(RECORDED INFORMATION Opens)

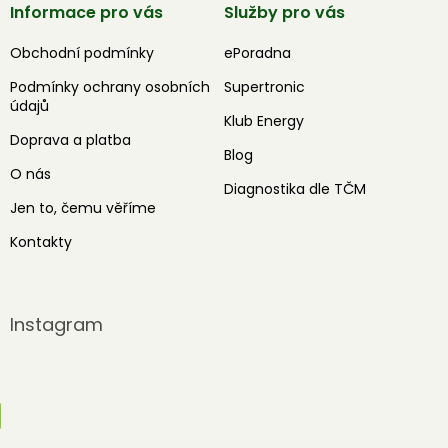
Informace pro vás
Služby pro vás
Obchodní podmínky
ePoradna
Podmínky ochrany osobních
Supertronic
údajů
Klub Energy
Doprava a platba
Blog
O nás
Diagnostika dle TČM
Jen to, čemu věříme
Kontakty
Instagram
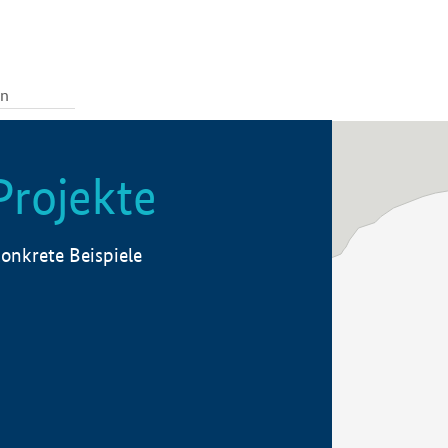
Projekte
onkrete Beispiele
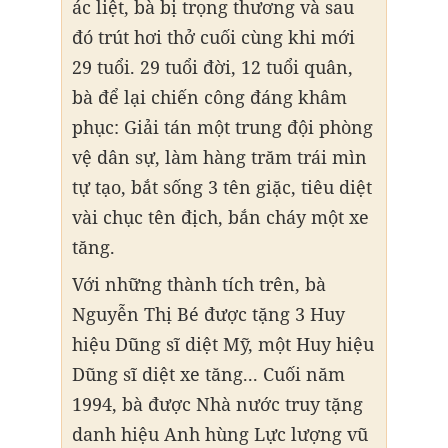
ác liệt, bà bị trọng thương và sau
đó trút hơi thở cuối cùng khi mới
29 tuổi. 29 tuổi đời, 12 tuổi quân,
bà để lại chiến công đáng khâm
phục: Giải tán một trung đội phòng
vệ dân sự, làm hàng trăm trái mìn
tự tạo, bắt sống 3 tên giặc, tiêu diệt
vài chục tên địch, bắn cháy một xe
tăng.
Với những thành tích trên, bà
Nguyễn Thị Bé được tặng 3 Huy
hiệu Dũng sĩ diệt Mỹ, một Huy hiệu
Dũng sĩ diệt xe tăng... Cuối năm
1994, bà được Nhà nước truy tặng
danh hiệu Anh hùng Lực lượng vũ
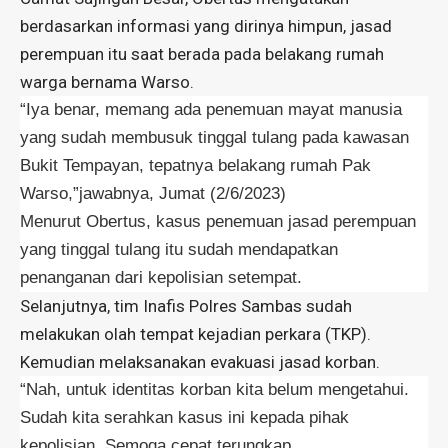
berdasarkan informasi yang dirinya himpun, jasad
perempuan itu saat berada pada belakang rumah
warga bernama Warso.
“Iya benar, memang ada penemuan mayat manusia
yang sudah membusuk tinggal tulang pada kawasan
Bukit Tempayan, tepatnya belakang rumah Pak
Warso,”jawabnya, Jumat (2/6/2023)
Menurut Obertus, kasus penemuan jasad perempuan
yang tinggal tulang itu sudah mendapatkan
penanganan dari kepolisian setempat.
Selanjutnya, tim Inafis Polres Sambas sudah
melakukan olah tempat kejadian perkara (TKP).
Kemudian melaksanakan evakuasi jasad korban.
“Nah, untuk identitas korban kita belum mengetahui.
Sudah kita serahkan kasus ini kepada pihak
kepolisian. Semoga cepat terungkap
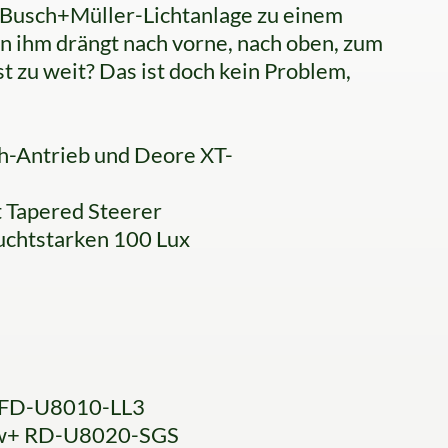
 Busch+Müller-Lichtanlage zu einem
n ihm drängt nach vorne, nach oben, zum
st zu weit? Das ist doch kein Problem,
-Antrieb und Deore XT-
t Tapered Steerer
uchtstarken 100 Lux
 FD-U8010-LL3
ow+ RD-U8020-SGS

(RECORDED INFORMATION Closes)

With the pictures excluded, retype exactly the lines from the one containing "penemuan mayat manusia" through the last line of the listing, both ends included.

“Iya benar, memang ada penemuan mayat manusia
yang sudah membusuk tinggal tulang pada kawasan
Bukit Tempayan, tepatnya belakang rumah Pak
Warso,”jawabnya, Jumat (2/6/2023)
Menurut Obertus, kasus penemuan jasad perempuan
yang tinggal tulang itu sudah mendapatkan
penanganan dari kepolisian setempat.
Selanjutnya, tim Inafis Polres Sambas sudah
melakukan olah tempat kejadian perkara (TKP).
Kemudian melaksanakan evakuasi jasad korban.
“Nah, untuk identitas korban kita belum mengetahui.
Sudah kita serahkan kasus ini kepada pihak
kepolisian. Semoga cepat terungkap
 Busch+Müller-Lichtanlage zu einem
n ihm drängt nach vorne, nach oben, zum
st zu weit? Das ist doch kein Problem,
-Antrieb und Deore XT-
t Tapered Steerer
uchtstarken 100 Lux
 FD-U8010-LL3
ow+ RD-U8020-SGS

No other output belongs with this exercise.